In any case, it’s easier to forgive noise from babies because they are creatures of pure potential. Who knows what they may turn into. And, above all, they could well learn self-control.

It’s far sadder when the noise is being made at the other end of life, when there’s so little less to hope for. Visiting my mother in hospital, where she’s struggling against a battery of conditions that tend to afflict a 93-year old, is pretty depressing and not just because of her state. On one visit, when I arrived in the ward I could hear a woman down the corridor shouting quite as loudly as the baby next door today.

‘Help me! Someone help me! I need help! I need it now!’

I was there for nearly two hours and the shouting never stopped. People in the nearby beds must have found it insufferable.
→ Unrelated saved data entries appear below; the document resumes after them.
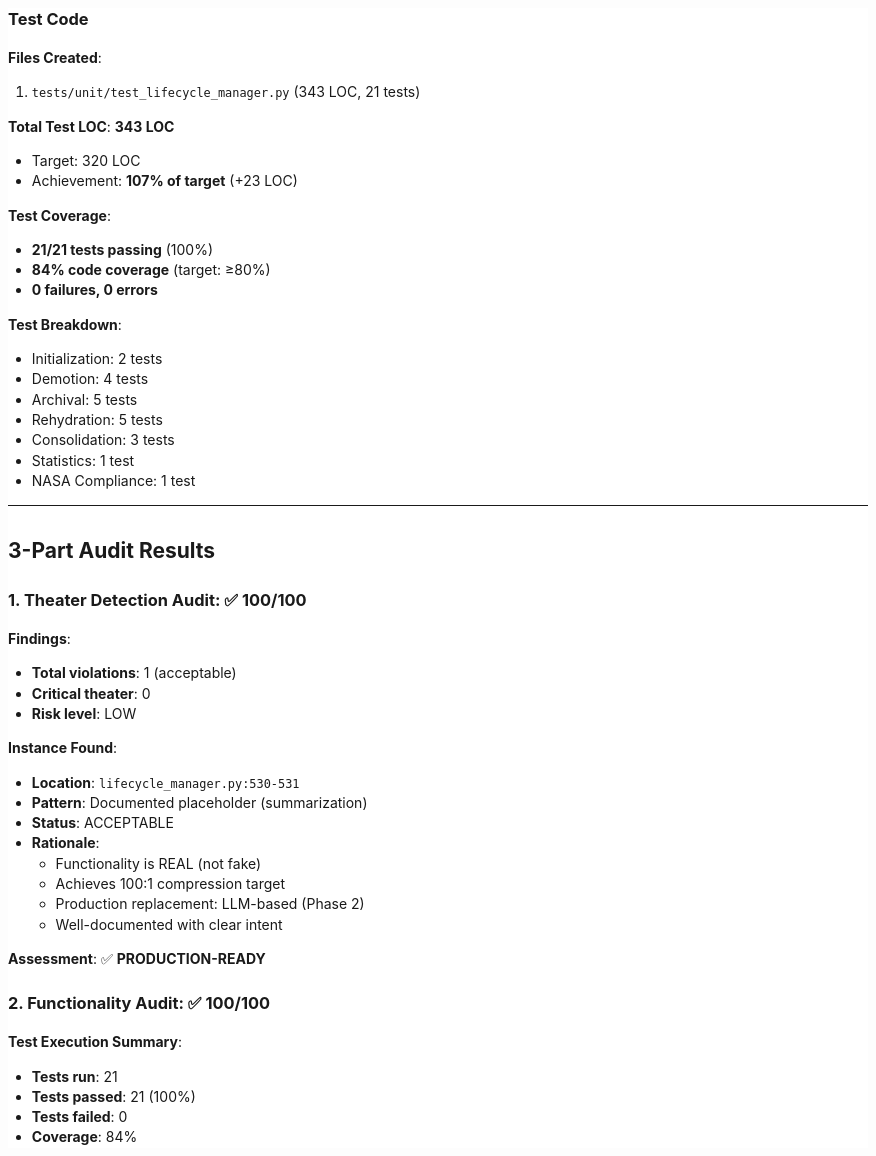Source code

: ### Test Code

**Files Created**:
1. `tests/unit/test_lifecycle_manager.py` (343 LOC, 21 tests)

**Total Test LOC**: **343 LOC**
- Target: 320 LOC
- Achievement: **107% of target** (+23 LOC)

**Test Coverage**:
- **21/21 tests passing** (100%)
- **84% code coverage** (target: ≥80%)
- **0 failures, 0 errors**

**Test Breakdown**:
- Initialization: 2 tests
- Demotion: 4 tests
- Archival: 5 tests
- Rehydration: 5 tests
- Consolidation: 3 tests
- Statistics: 1 test
- NASA Compliance: 1 test

---

## 3-Part Audit Results

### 1. Theater Detection Audit: ✅ **100/100**

**Findings**:
- **Total violations**: 1 (acceptable)
- **Critical theater**: 0
- **Risk level**: LOW

**Instance Found**:
- **Location**: `lifecycle_manager.py:530-531`
- **Pattern**: Documented placeholder (summarization)
- **Status**: ACCEPTABLE
- **Rationale**:
  - Functionality is REAL (not fake)
  - Achieves 100:1 compression target
  - Production replacement: LLM-based (Phase 2)
  - Well-documented with clear intent

**Assessment**: ✅ **PRODUCTION-READY**

### 2. Functionality Audit: ✅ **100/100**

**Test Execution Summary**:
- **Tests run**: 21
- **Tests passed**: 21 (100%)
- **Tests failed**: 0
- **Coverage**: 84%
She was surrounded by nursing staff who were, clearly, helping her, but her problem wasn’t physical, it went far deeper, to an area within her well beyond their reach. Like the child, she knew she needed something, and knew that no one was providing it, but had lost the capacity to comprehend that they could do nothing so that continuing to clamour was ultimately pointless.

What made things worse was that before I even left the four-bed bay where my mother was sleeping, the woman diagonally opposite her also started to cry out.
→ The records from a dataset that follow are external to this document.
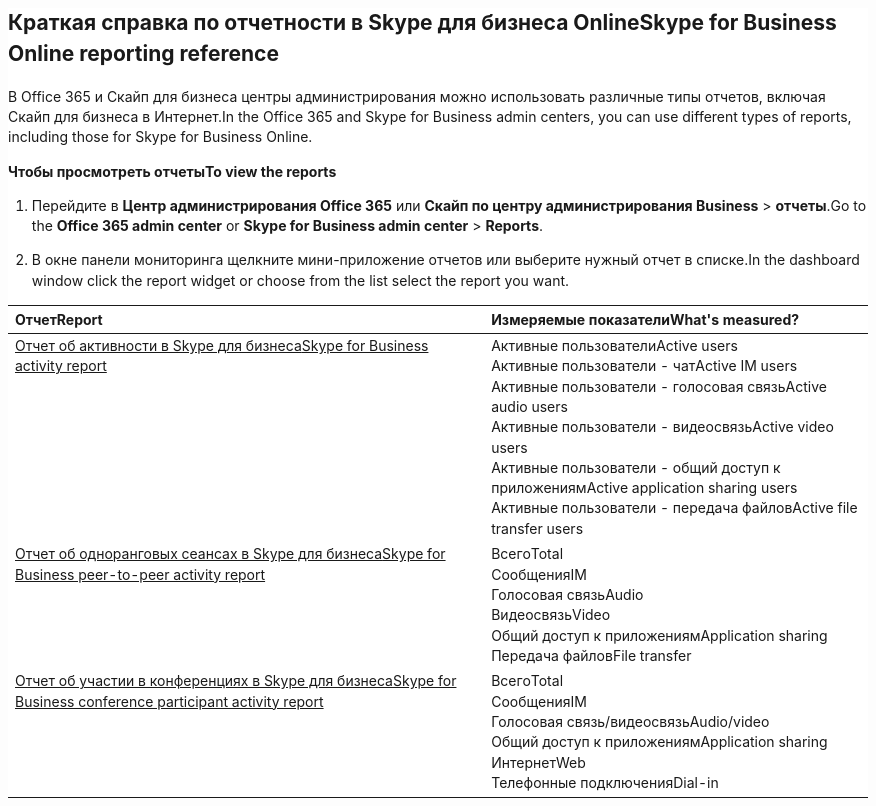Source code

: ## <a name="skype-for-business-online-reporting-reference"></a><span data-ttu-id="ba47b-110">Краткая справка по отчетности в Skype для бизнеса Online</span><span class="sxs-lookup"><span data-stu-id="ba47b-110">Skype for Business Online reporting reference</span></span>

<span data-ttu-id="ba47b-111">В Office 365 и Скайп для бизнеса центры администрирования можно использовать различные типы отчетов, включая Скайп для бизнеса в Интернет.</span><span class="sxs-lookup"><span data-stu-id="ba47b-111">In the Office 365 and Skype for Business admin centers, you can use different types of reports, including those for Skype for Business Online.</span></span>
  
 <span data-ttu-id="ba47b-112">**Чтобы просмотреть отчеты**</span><span class="sxs-lookup"><span data-stu-id="ba47b-112">**To view the reports**</span></span>
  
1. <span data-ttu-id="ba47b-113">Перейдите в **Центр администрирования Office 365** или **Скайп по центру администрирования Business** > **отчеты**.</span><span class="sxs-lookup"><span data-stu-id="ba47b-113">Go to the **Office 365 admin center** or **Skype for Business admin center** > **Reports**.</span></span>
    
2. <span data-ttu-id="ba47b-114">В окне панели мониторинга щелкните мини-приложение отчетов или выберите нужный отчет в списке.</span><span class="sxs-lookup"><span data-stu-id="ba47b-114">In the dashboard window click the report widget or choose from the list select the report you want.</span></span>
    
|<span data-ttu-id="ba47b-115">**Отчет**</span><span class="sxs-lookup"><span data-stu-id="ba47b-115">**Report**</span></span>|<span data-ttu-id="ba47b-116">**Измеряемые показатели**</span><span class="sxs-lookup"><span data-stu-id="ba47b-116">**What's measured?**</span></span>|
|:-----|:-----|
|[<span data-ttu-id="ba47b-117">Отчет об активности в Skype для бизнеса</span><span class="sxs-lookup"><span data-stu-id="ba47b-117">Skype for Business activity report</span></span>](activity-report.md) <br/> | <span data-ttu-id="ba47b-118">Активные пользователи</span><span class="sxs-lookup"><span data-stu-id="ba47b-118">Active users</span></span> <br/>  <span data-ttu-id="ba47b-119">Активные пользователи - чат</span><span class="sxs-lookup"><span data-stu-id="ba47b-119">Active IM users</span></span> <br/>  <span data-ttu-id="ba47b-120">Активные пользователи - голосовая связь</span><span class="sxs-lookup"><span data-stu-id="ba47b-120">Active audio users</span></span> <br/>  <span data-ttu-id="ba47b-121">Активные пользователи - видеосвязь</span><span class="sxs-lookup"><span data-stu-id="ba47b-121">Active video users</span></span> <br/>  <span data-ttu-id="ba47b-122">Активные пользователи - общий доступ к приложениям</span><span class="sxs-lookup"><span data-stu-id="ba47b-122">Active application sharing users</span></span> <br/>  <span data-ttu-id="ba47b-123">Активные пользователи - передача файлов</span><span class="sxs-lookup"><span data-stu-id="ba47b-123">Active file transfer users</span></span> <br/> |
|[<span data-ttu-id="ba47b-124">Отчет об одноранговых сеансах в Skype для бизнеса</span><span class="sxs-lookup"><span data-stu-id="ba47b-124">Skype for Business peer-to-peer activity report</span></span>](peer-to-peer-activity-report.md) <br/> | <span data-ttu-id="ba47b-125">Всего</span><span class="sxs-lookup"><span data-stu-id="ba47b-125">Total</span></span> <br/>  <span data-ttu-id="ba47b-126">Сообщения</span><span class="sxs-lookup"><span data-stu-id="ba47b-126">IM</span></span> <br/>  <span data-ttu-id="ba47b-127">Голосовая связь</span><span class="sxs-lookup"><span data-stu-id="ba47b-127">Audio</span></span> <br/>  <span data-ttu-id="ba47b-128">Видеосвязь</span><span class="sxs-lookup"><span data-stu-id="ba47b-128">Video</span></span> <br/>  <span data-ttu-id="ba47b-129">Общий доступ к приложениям</span><span class="sxs-lookup"><span data-stu-id="ba47b-129">Application sharing</span></span> <br/>  <span data-ttu-id="ba47b-130">Передача файлов</span><span class="sxs-lookup"><span data-stu-id="ba47b-130">File transfer</span></span> <br/> |
|[<span data-ttu-id="ba47b-131">Отчет об участии в конференциях в Skype для бизнеса</span><span class="sxs-lookup"><span data-stu-id="ba47b-131">Skype for Business conference participant activity report</span></span>](conference-participant-activity-report.md) <br/> | <span data-ttu-id="ba47b-132">Всего</span><span class="sxs-lookup"><span data-stu-id="ba47b-132">Total</span></span> <br/>  <span data-ttu-id="ba47b-133">Сообщения</span><span class="sxs-lookup"><span data-stu-id="ba47b-133">IM</span></span> <br/>  <span data-ttu-id="ba47b-134">Голосовая связь/видеосвязь</span><span class="sxs-lookup"><span data-stu-id="ba47b-134">Audio/video</span></span> <br/>  <span data-ttu-id="ba47b-135">Общий доступ к приложениям</span><span class="sxs-lookup"><span data-stu-id="ba47b-135">Application sharing</span></span> <br/>  <span data-ttu-id="ba47b-136">Интернет</span><span class="sxs-lookup"><span data-stu-id="ba47b-136">Web</span></span> <br/>  <span data-ttu-id="ba47b-137">Телефонные подключения</span><span class="sxs-lookup"><span data-stu-id="ba47b-137">Dial-in</span></span> <br/> |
‘I need help. Now. Urgently. I need to see a doctor. Straight away. Bring me a phone. I’m going to phone a doctor. I need a doctor. Come now and get me a doctor. I need a doctor now.’

The litany went on and on. At one point she spotted me.

‘You there. Yes, you. The man sitting in the corner. Bring me a phone. I’ll phone for an ambulance. They’ll get me into hospital.’

‘Err…’ I replied, ‘you’re in hospital.’

Not useful, I know, but I’m not much good in these situations. But simple pragmatism? It clearly wasn’t going to put her off.

‘I need a doctor. Bring me a phone. I’m going to phone a doctor. I need a doctor. I need a doctor now.’

Then she decided to adopt a new tactic.

‘I’m getting out of bed now. I’m going to look for a doctor.’

She made ineffectual moves towards leaving her bed.

‘Now, Sylvia,’ said a nurse, ‘you stay in bed. You might fall down and hurt yourself.’

‘I need a doctor,’ replied Sylvia.

‘A doctor will come and see you. But the doctors are busy just now. They’re in the Emergency Department.’

‘Well, I’ll get up and fall down. Then they’ll have to see me.’

She may have been not entirely conscious, but I have to say, her logic was impeccable.

The sad thing about these older women was that, unlike the child, there was little hope of their getting better. Of developing new self-control. Like the child, they wanted gratification immediately, and they’re unlikely to learn what the child may, that there’s much to be said for deferring gratification. If only, to avoid immediate disappointment.

That makes their protests harder to bear than a baby’s. Though they’re still not the least bearable of all. Those are the wailing cries of entitlement that come from people who are technically adult and who have neither the excuse of the child who hasn’t yet learned, or the older person who’s losing the lesson.

One of the saddest aspect of the world today is just how many of such people are in positions of power. Supported, apparently, by growing movements, in nation after nation: nationalists in Italy or Hungary, backing Brexit in Britain, voting for Erdogan in Turkey, supporting Trump in the US.

Now those adult babies really are insufferable.
He wants gratification. He wants it now.
And there’s no prospect of his learning better.